## [What the task requires]
Copy every line below where the string "linejoin" is found.

Content starts

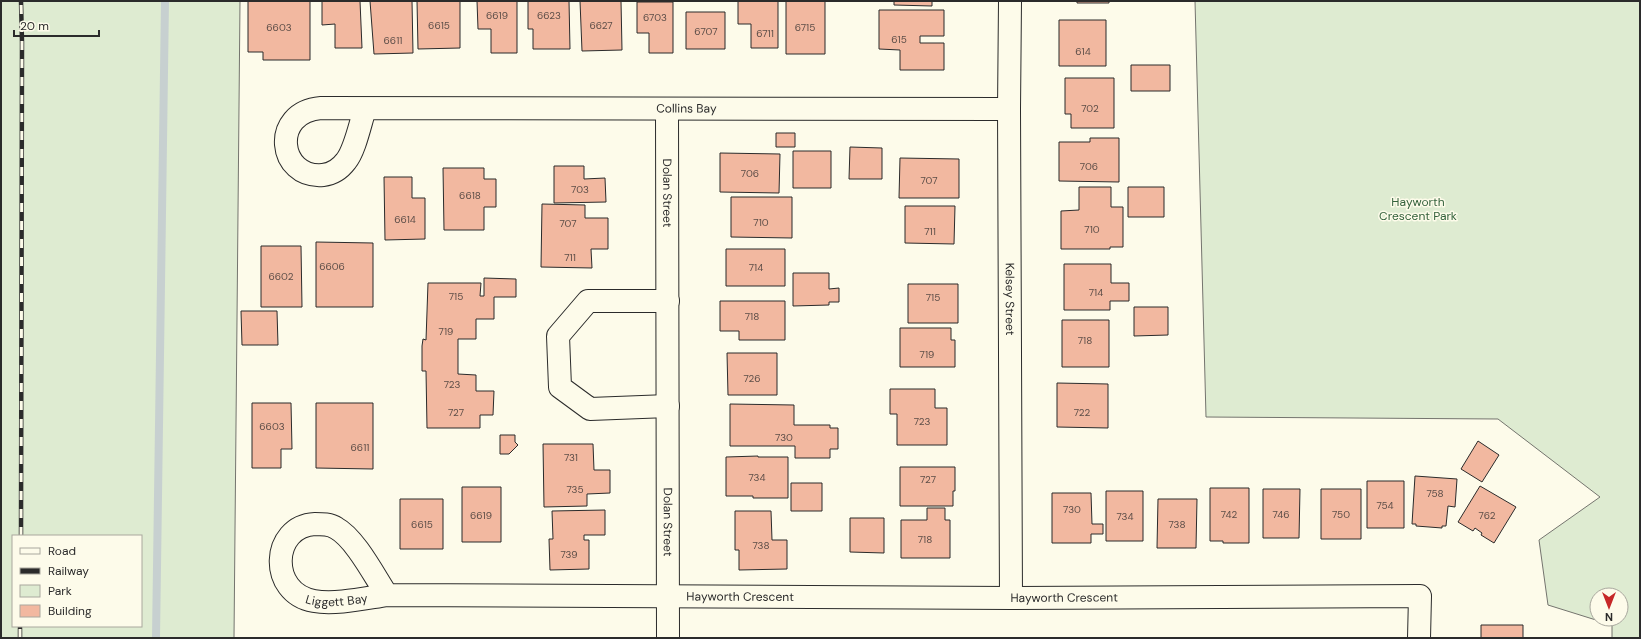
<svg xmlns="http://www.w3.org/2000/svg" width="1641" height="639" viewBox="0 0 1641 639" font-family="'DM Sans',sans-serif">
<style>
.green{fill:#deebd1;stroke:#74746e;fill-rule:evenodd}
.lines{fill:none;stroke-linecap:round;stroke-linejoin:round}
.stream{stroke:#c7d0d0;stroke-width:8}
.building{fill:#f2b8a0;stroke:#2b2b2b}
.minor-casing{stroke:#2b2b2b;stroke-width:24}
.minor{stroke:#fdfbea;stroke-width:22}
.rail-casing{stroke:#2b2b2b;stroke-width:4.5}
.rail{stroke:#fdfbea;stroke-width:3;stroke-dasharray:9;stroke-linecap:butt}
.labels{text-anchor:middle;stroke-width:3;stroke-linejoin:round;paint-order:stroke}
.number-label{font-size:10px;fill:#5d4e48}
.street-label{font-size:12px;fill:#2b2b2b;stroke:#fdfbea}
.park-label{font-size:12px;fill:#34623c;stroke:#fdfbea}
</style>
<rect width="100%" height="100%" fill="#fdfbea"/>
<!-- green -->
<path class="green" d="M 1,1 L 240,1 L 234,638 L 1,638 ZM 13,536 L 141,536 L 141,626 L 13,626 Z
M 1195,1 L 1640,1 L 1640,638 L 1612,638 L 1612,625 L 1548,605 L 1539,540 L 1600,497 L 1498,419 L 1206,417 ZM 1597,595 L 1621,595 L 1621,619 L 1597,619 Z"/>
<g class="lines">
<!-- stream -->
<path class="stream" d="M 156,638 L 165,1"/>
</g>
<!-- building -->
<path class="building" d="M 248,1 L 310,1 L 310,60 L 263,60 L 263,52 L 248,52 Z
M 322,1 L 360,1 L 362,48 L 335,48 L 335,24 L 322,25 Z
M 370,1 L 412,1 L 413,53 L 374,54 Z
M 417,1 L 460,1 L 460,48 L 418,49 Z
M 477,1 L 517,1 L 517,53 L 491,53 L 491,29 L 478,29 Z
M 528,1 L 569,1 L 570,49 L 533,49 L 533,29 L 528,29 Z
M 580,1 L 621,1 L 622,50 L 582,51 Z
M 738,1 L 778,1 L 778,48 L 751,48 L 751,24 L 738,24 Z
M 786,1 L 825,1 L 825,54 L 786,54 Z
M 894,1 L 932,1 L 932,6 L 894,5 Z
M 1077,1 L 1109,1 L 1109,3 L 1077,3 Z
M 637,2 L 673,2 L 673,53 L 649,53 L 649,33 L 637,33 Z
M 879,10 L 944,10 L 944,36 L 920,36 L 920,43 L 944,43 L 944,70 L 900,70 L 900,50 L 879,49 Z
M 686,12 L 725,12 L 725,49 L 686,49 Z
M 1059,20 L 1106,20 L 1106,66 L 1059,66 Z
M 1131,65 L 1170,65 L 1170,91 L 1131,91 Z
M 1065,78 L 1114,78 L 1114,128 L 1071,128 L 1071,114 L 1065,114 Z
M 776,133 L 795,133 L 795,147 L 776,147 Z
M 1090,138 L 1119,138 L 1119,182 L 1059,181 L 1059,142 L 1090,142 Z
M 850,147 L 882,148 L 882,179 L 849,179 Z
M 793,151 L 831,151 L 831,188 L 793,188 Z
M 720,153 L 780,154 L 779,193 L 720,192 Z
M 900,158 L 959,159 L 959,198 L 899,198 Z
M 554,166 L 584,166 L 584,179 L 605,178 L 606,202 L 554,203 Z
M 443,168 L 484,168 L 484,179 L 496,179 L 496,207 L 484,207 L 484,230 L 444,230 Z
M 384,177 L 412,177 L 412,198 L 425,198 L 425,239 L 385,240 Z
M 1079,187 L 1111,187 L 1111,207 L 1123,207 L 1123,247 L 1110,247 L 1110,249 L 1061,249 L 1061,211 L 1079,210 Z
M 1128,187 L 1164,187 L 1164,217 L 1128,217 Z
M 731,197 L 792,197 L 792,238 L 731,237 Z
M 542,204 L 585,205 L 585,218 L 608,218 L 608,249 L 591,249 L 592,268 L 541,267 Z
M 905,206 L 955,206 L 954,244 L 905,243 Z
M 316,242 L 373,243 L 373,307 L 316,307 Z
M 261,246 L 301,246 L 302,307 L 261,307 Z
M 726,249 L 785,249 L 785,286 L 726,286 Z
M 1064,264 L 1111,264 L 1111,283 L 1129,283 L 1129,301 L 1110,301 L 1110,310 L 1064,310 Z
M 793,273 L 829,273 L 829,289 L 839,288 L 839,302 L 829,302 L 829,305 L 793,306 Z
M 484,278 L 516,279 L 516,297 L 494,297 L 494,319 L 476,319 L 476,339 L 458,339 L 458,374 L 476,375 L 476,391 L 494,391 L 493,415 L 480,415 L 480,428 L 427,428 L 426,371 L 422,371 L 422,346 L 423,339 L 426,340 L 428,283 L 481,283 L 480,296 L 484,296 Z
M 908,284 L 958,284 L 958,323 L 908,323 Z
M 720,301 L 785,301 L 785,340 L 739,340 L 739,331 L 720,331 Z
M 1134,307 L 1168,307 L 1168,335 L 1134,336 Z
M 241,311 L 277,311 L 278,345 L 242,345 Z
M 1062,320 L 1109,320 L 1109,367 L 1062,367 Z
M 900,328 L 951,328 L 951,340 L 955,340 L 955,367 L 900,367 Z
M 727,353 L 777,353 L 777,395 L 728,395 Z
M 1057,383 L 1108,384 L 1108,428 L 1057,427 Z
M 890,389 L 935,389 L 935,408 L 947,408 L 947,445 L 897,445 L 897,414 L 890,414 Z
M 252,403 L 291,403 L 292,449 L 281,449 L 281,468 L 252,468 Z
M 316,403 L 373,403 L 373,469 L 316,468 Z
M 730,404 L 794,405 L 794,425 L 830,425 L 830,428 L 838,428 L 838,449 L 830,449 L 830,458 L 795,458 L 795,446 L 730,446 Z
M 500,435 L 515,435 L 515,442 L 518,445 L 509,454 L 500,454 Z
M 1478,441 L 1499,455 L 1482,482 L 1461,469 Z
M 543,444 L 593,444 L 594,470 L 610,470 L 610,493 L 587,494 L 587,506 L 544,507 Z
M 758,456 L 758,457 L 788,457 L 788,498 L 753,498 L 753,496 L 726,496 L 726,457 Z
M 900,467 L 955,467 L 955,491 L 953,491 L 953,506 L 900,506 Z
M 1415,476 L 1457,479 L 1455,507 L 1448,506 L 1446,526 L 1442,526 L 1442,528 L 1416,526 L 1416,524 L 1412,524 Z
M 1367,481 L 1404,481 L 1404,528 L 1367,528 Z
M 791,483 L 822,483 L 822,511 L 791,511 Z
M 1480,486 L 1516,507 L 1494,543 L 1481,535 L 1482,533 L 1475,528 L 1473,531 L 1458,522 Z
M 462,487 L 501,487 L 501,542 L 462,542 Z
M 1210,488 L 1249,488 L 1249,543 L 1223,543 L 1223,541 L 1210,541 Z
M 1263,489 L 1300,489 L 1299,538 L 1263,538 Z
M 1321,489 L 1361,489 L 1361,539 L 1321,539 Z
M 1106,491 L 1143,491 L 1143,541 L 1106,541 Z
M 1052,493 L 1091,493 L 1092,524 L 1103,524 L 1103,534 L 1091,534 L 1091,543 L 1052,543 Z
M 400,499 L 443,499 L 443,549 L 400,549 Z
M 1158,499 L 1197,499 L 1196,548 L 1157,548 Z
M 927,508 L 945,508 L 945,520 L 950,520 L 950,558 L 901,558 L 901,520 L 927,520 Z
M 605,510 L 605,535 L 584,535 L 584,540 L 589,540 L 589,569 L 550,570 L 549,539 L 553,539 L 552,511 Z
M 735,511 L 771,511 L 772,540 L 787,540 L 787,569 L 739,570 L 739,550 L 735,550 Z
M 850,518 L 884,518 L 884,553 L 850,552 Z
M 1481,625 L 1523,625 L 1523,638 L 1481,638 Z"/>
<g class="lines">
<!-- minor casing -->
<g class="minor-casing">
<g id="minor">
<path id="s1" d="M 1010,1 L 1009,109 L 1011,598"/>
<path id="s2" d="M 365,109 C 360,124 355,150 346,161 C 340,169 332,174 323,175 C 278,179 270,112 321,108 L 1009,109"/>
<path id="s3" d="M 667,110 L 668,638"/>
<path d="M 668,301 L 588,301 L 558,336 L 560,387 L 590,409 L 668,406"/>
<path id="s4" d="M 387,595 C 375,577 355,538 336,528 C 330,524 322,524 315,524 C 271,526 268,593 314,601 C 335,605 366,598 387,595 L 1011,598 L 1420,596 L 1419,638"/>
</g>
</g>
<!-- minor -->
<use href="#minor" class="minor"/>
<!-- rail casing -->
<g class="rail-casing">
<path id="rail" d="M 21,536 L 22,42 L 21,1
M 20,638 L 20,626"/>
</g>
<!-- rail -->
<use href="#rail" class="rail"/>
</g>
<g class="labels">
<!-- number labels -->
<g class="number-label">
<text x="497" y="19">6619</text>
<text x="549" y="19">6623</text>
<text x="655" y="21">6703</text>
<text x="439" y="29">6615</text>
<text x="601" y="29">6627</text>
<text x="279" y="31">6603</text>
<text x="805" y="31">6715</text>
<text x="706" y="35">6707</text>
<text x="765" y="37">6711</text>
<text x="899" y="43">615</text>
<text x="393" y="44">6611</text>
<text x="1083" y="55">614</text>
<text x="1090" y="112">702</text>
<text x="1089" y="170">706</text>
<text x="750" y="177">706</text>
<text x="929" y="184">707</text>
<text x="580" y="193">703</text>
<text x="470" y="199">6618</text>
<text x="405" y="223">6614</text>
<text x="761" y="226">710</text>
<text x="568" y="227">707</text>
<text x="1092" y="233">710</text>
<text x="930" y="235">711</text>
<text x="570" y="261">711</text>
<text x="332" y="270">6606</text>
<text x="756" y="271">714</text>
<text x="281" y="280">6602</text>
<text x="1096" y="296">714</text>
<text x="456" y="300">715</text>
<text x="933" y="301">715</text>
<text x="752" y="320">718</text>
<text x="446" y="335">719</text>
<text x="1085" y="344">718</text>
<text x="927" y="358">719</text>
<text x="752" y="382">726</text>
<text x="452" y="388">723</text>
<text x="456" y="416">727</text>
<text x="1082" y="416">722</text>
<text x="922" y="425">723</text>
<text x="272" y="430">6603</text>
<text x="784" y="441">730</text>
<text x="360" y="451">6611</text>
<text x="571" y="461">731</text>
<text x="757" y="481">734</text>
<text x="928" y="483">727</text>
<text x="575" y="493">735</text>
<text x="1435" y="497">758</text>
<text x="1385" y="509">754</text>
<text x="1072" y="513">730</text>
<text x="1229" y="518">742</text>
<text x="1281" y="518">746</text>
<text x="1341" y="518">750</text>
<text x="481" y="519">6619</text>
<text x="1487" y="519">762</text>
<text x="1125" y="520">734</text>
<text x="422" y="528">6615</text>
<text x="1177" y="528">738</text>
<text x="925" y="543">718</text>
<text x="761" y="549">738</text>
<text x="569" y="558">739</text>
</g>
<!-- street labels -->
<g class="street-label">
<text dy="4" stroke="none"><textPath href="#s2" startOffset="559">Collins Bay</textPath></text>
<text dy="4" stroke="none"><textPath href="#s3" startOffset="83">Dolan Street</textPath></text>
<text dy="4" stroke="none"><textPath href="#s1" startOffset="298">Kelsey Street</textPath></text>
<text dy="4" stroke="none"><textPath href="#s3" startOffset="412">Dolan Street</textPath></text>
<text dy="4" stroke="none"><textPath href="#s4" startOffset="242">Liggett Bay</textPath></text>
<text dy="4" stroke="none"><textPath href="#s4" startOffset="646">Hayworth Crescent</textPath></text>
<text dy="4" stroke="none"><textPath href="#s4" startOffset="970">Hayworth Crescent</textPath></text>
</g>
<!-- park labels -->
<g class="park-label">
<text x="1418" y="206">Hayworth<tspan x="1418" dy="14">Crescent Park</tspan></text>
</g>
</g>
<!-- border -->
<rect width="1641" height="639" fill="none" stroke="#2b2b2b" stroke-width="4"/>
<!-- legend -->
<rect x="12" y="535" width="130" height="92" fill="#fdfbea" stroke="#a9a89e"/>
<rect x="20" y="548" width="20" height="6" fill="#fdfbea" stroke="#a9a89e"/>
<text x="48" y="555" font-size="12" fill="#2b2b2b">Road</text>
<rect x="20" y="568" width="20" height="6" fill="#2b2b2b" stroke="#a9a89e"/>
<text x="48" y="575" font-size="12" fill="#2b2b2b">Railway</text>
<rect x="20" y="585" width="20" height="12" fill="#deebd1" stroke="#a9a89e"/>
<text x="48" y="595" font-size="12" fill="#2b2b2b">Park</text>
<rect x="20" y="605" width="20" height="12" fill="#f2b8a0" stroke="#a9a89e"/>
<text x="48" y="615" font-size="12" fill="#2b2b2b">Building</text>
<!-- north arrow -->
<g transform="translate(1609 607) rotate(180)"><circle r="19" fill="#fdfbea" stroke="#a9a89e"/>
<path d="M0-3L7 15L0 10L-7 15Z" fill="#c62828"/>
<text y="-6" font-size="11" font-weight="bold" text-anchor="middle" fill="#2b2b2b">N</text>
</g>
<!-- scale -->
<path d="M14 30v6h85v-6" fill="none" stroke="#2b2b2b" stroke-width="2"/>
<text x="20" y="30" font-size="12" fill="#2b2b2b" stroke="#fdfbea" stroke-width="3" paint-order="stroke">20 m</text>
</svg>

Content ends

## [Solved problem]
.lines{fill:none;stroke-linecap:round;stroke-linejoin:round}
.labels{text-anchor:middle;stroke-width:3;stroke-linejoin:round;paint-order:stroke}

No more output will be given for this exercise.